◆ **PROVIDED PASSAGE**:
>>>
Now, this is where we come, I suppose, to the main part of this presentation about identifying the gaps, I love the Gap Analysis part of Learning Ladders, partly because it’s very colourful. Learning Ladders is very intuitive. It’s very easy to follow and it’s very easy to see things. And for visual learners, it’s perfect. And here we’ve been able to use the Gap Analysis within teams for individual and Cohort Gap Analysis. So, I’ve taken anonymised part from a media section of one year group. And you can see here that at the bottom there’s a whole block of red. And that was absolutely fine because at that particular point in the year, these children had not had those lessons and that exposure to those objectives. So as a teacher, when I’m planning and looking forward and making sure that my longer-term plans are in place, I will be looking at the Gap Analysis and going, right, what is missing, what have I not yet covered. And that allows us to make sure that we’ve got that that fuller picture. But at the same time, that individual analysis, that first look is very useful. If you look at the first column, you’ll see there’s a child whose twos pretty much all the way down, but then they have one or you’ll look at children who have a number of different ones, red, one being the exposure to it, some understanding, but no confidence in that area. And so, when you’re targeting children, when you’re looking at what you’re going to identify and when you’re talking to parents, you’re able to really drill down into those very key objectives that are very specific for each child. So, within a planned timetable, staff meeting sessions and so on, the plan is always having time built in to allow teams to get together and do that. And then we also plan those times for teams to work across groups. So, again, they can look at each other’s and see where they’re going.
<<<
◆ **PROVIDED INFORMATION**:
>>>
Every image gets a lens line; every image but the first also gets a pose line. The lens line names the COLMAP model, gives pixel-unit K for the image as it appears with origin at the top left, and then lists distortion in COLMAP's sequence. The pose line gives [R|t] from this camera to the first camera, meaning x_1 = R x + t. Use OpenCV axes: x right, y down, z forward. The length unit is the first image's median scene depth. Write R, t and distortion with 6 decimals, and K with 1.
<<<
>>>
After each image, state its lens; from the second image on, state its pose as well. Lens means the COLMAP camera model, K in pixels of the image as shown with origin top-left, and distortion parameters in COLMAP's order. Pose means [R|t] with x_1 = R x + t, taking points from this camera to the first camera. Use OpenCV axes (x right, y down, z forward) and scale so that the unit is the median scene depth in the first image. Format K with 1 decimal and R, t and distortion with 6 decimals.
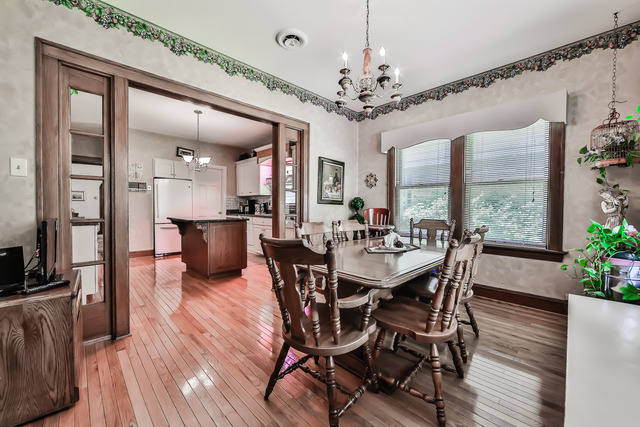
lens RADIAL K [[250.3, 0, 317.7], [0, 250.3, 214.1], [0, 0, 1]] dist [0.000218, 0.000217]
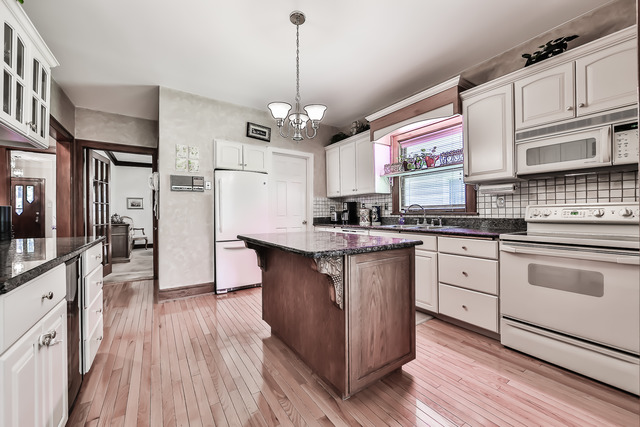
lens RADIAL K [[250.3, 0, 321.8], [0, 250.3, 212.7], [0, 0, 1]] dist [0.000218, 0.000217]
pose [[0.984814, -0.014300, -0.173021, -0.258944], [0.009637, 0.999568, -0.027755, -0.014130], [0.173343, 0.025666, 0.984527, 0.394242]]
<<<
According to the Gap Analysis talk, in which situations can you drill down into the very key objectives that are specific for each child? List every one.

- When you're targeting children
- When you're looking at what you're going to identify
- When you're talking to parents